Morjes!

Welcome to my blog. I write about fitting in, sticking out, and missing the motherland as a serial foreigner.

The good kind of peer pressure

I know how to swim. I do. But not very efficiently, and while I'm confident I could keep myself from drowning if it came down to it, in the end I am not very comfortable in the water. Something about going underwater and feeling it pressing in on me makes me very claustrophobic.

A few weekends ago, we went to Fujairah to spend the day at the beach with friends. One of the attractions on offer there was snorkeling. I knew I wouldn't like snorkeling. It combined all the terror of being underwater with it all pressing down on me with the awkward inconvenience of not being able to breathe through my nose, which only compounded my fear of the water. I was absolutely planning on "oh, I'll go later"-ing my way out of snorkeling and if I was lucky, I knew that all of a sudden it would be too late for me to go and we'd just have to pack up and go home with everyone else having snorkeled but me. Oh well!!!!!

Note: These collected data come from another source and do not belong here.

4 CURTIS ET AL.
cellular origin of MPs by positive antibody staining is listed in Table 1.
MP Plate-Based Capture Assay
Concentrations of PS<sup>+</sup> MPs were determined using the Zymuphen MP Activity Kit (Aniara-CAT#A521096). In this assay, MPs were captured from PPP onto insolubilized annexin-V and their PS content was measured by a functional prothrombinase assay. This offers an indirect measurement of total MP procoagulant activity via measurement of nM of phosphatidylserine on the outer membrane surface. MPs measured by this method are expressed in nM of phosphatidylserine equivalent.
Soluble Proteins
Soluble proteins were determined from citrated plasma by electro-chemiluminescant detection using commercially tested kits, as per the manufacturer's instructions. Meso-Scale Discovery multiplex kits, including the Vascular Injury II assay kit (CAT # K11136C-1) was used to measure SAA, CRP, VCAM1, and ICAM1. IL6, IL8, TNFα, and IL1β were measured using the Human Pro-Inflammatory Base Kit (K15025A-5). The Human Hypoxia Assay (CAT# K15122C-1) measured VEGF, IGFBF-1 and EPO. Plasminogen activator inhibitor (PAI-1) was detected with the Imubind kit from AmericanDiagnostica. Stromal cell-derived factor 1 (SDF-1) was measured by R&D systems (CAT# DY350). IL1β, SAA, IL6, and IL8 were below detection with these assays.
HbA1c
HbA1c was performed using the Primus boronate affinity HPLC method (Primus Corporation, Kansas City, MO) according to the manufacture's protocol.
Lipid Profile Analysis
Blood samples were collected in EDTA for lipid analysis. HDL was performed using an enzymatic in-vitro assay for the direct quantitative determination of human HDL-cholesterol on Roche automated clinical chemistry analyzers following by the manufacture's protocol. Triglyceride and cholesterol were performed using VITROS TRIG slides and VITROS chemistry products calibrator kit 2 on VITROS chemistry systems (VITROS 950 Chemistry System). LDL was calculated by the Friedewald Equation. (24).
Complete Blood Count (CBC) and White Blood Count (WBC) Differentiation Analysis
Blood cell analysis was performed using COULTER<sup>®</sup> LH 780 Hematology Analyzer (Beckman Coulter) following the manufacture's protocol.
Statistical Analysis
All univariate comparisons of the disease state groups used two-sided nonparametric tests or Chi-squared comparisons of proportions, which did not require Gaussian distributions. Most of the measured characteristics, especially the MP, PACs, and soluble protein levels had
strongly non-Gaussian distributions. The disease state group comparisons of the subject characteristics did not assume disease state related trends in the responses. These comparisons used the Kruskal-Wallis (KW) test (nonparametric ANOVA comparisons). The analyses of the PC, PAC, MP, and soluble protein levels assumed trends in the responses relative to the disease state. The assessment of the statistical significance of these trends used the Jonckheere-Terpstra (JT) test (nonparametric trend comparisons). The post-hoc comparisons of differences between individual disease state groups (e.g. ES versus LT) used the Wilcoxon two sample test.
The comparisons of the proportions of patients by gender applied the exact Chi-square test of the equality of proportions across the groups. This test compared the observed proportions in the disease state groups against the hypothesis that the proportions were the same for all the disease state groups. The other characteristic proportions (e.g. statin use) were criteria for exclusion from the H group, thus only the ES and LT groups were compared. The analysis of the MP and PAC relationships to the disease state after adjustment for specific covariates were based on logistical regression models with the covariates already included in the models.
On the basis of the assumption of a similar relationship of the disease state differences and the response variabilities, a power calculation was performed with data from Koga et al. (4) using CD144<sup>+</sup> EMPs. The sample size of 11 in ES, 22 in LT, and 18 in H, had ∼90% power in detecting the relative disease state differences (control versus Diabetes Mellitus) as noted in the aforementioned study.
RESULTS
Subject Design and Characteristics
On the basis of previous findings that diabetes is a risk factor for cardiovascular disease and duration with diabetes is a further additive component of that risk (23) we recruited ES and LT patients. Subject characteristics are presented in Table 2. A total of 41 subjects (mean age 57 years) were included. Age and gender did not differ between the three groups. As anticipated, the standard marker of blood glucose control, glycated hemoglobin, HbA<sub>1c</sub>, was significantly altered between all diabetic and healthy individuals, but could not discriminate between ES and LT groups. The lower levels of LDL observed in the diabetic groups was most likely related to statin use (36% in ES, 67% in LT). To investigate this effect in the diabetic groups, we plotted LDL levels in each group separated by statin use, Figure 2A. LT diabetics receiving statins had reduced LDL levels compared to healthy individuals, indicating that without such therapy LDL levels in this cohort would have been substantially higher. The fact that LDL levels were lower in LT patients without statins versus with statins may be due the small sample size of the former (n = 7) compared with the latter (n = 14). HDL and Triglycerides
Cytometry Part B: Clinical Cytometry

What I didn't count on was having two very patient friends who also happen to be expert snorkelers (and scuba divers, as if snorkeling weren't enough). They kind of wouldn't take no for an answer and before I knew it, I was swimming out to Snoopy Island and snorkeling.

There were some hitches, like how I didn't have fins, and how I was somehow completely incapable of de-fogging my mask, but I saw some awesome underwater scenes and I more or less figured out the breathing thing. In fact, I believe my Christmas present this year will be my very own fins/mask/snorkel. I enjoyed it that much.

I'm so glad I went snorkeling and I'm so glad for friends who weren't afraid to push me beyond my comfort zone...but still like me even if I failed. That's the best kind of peer pressure.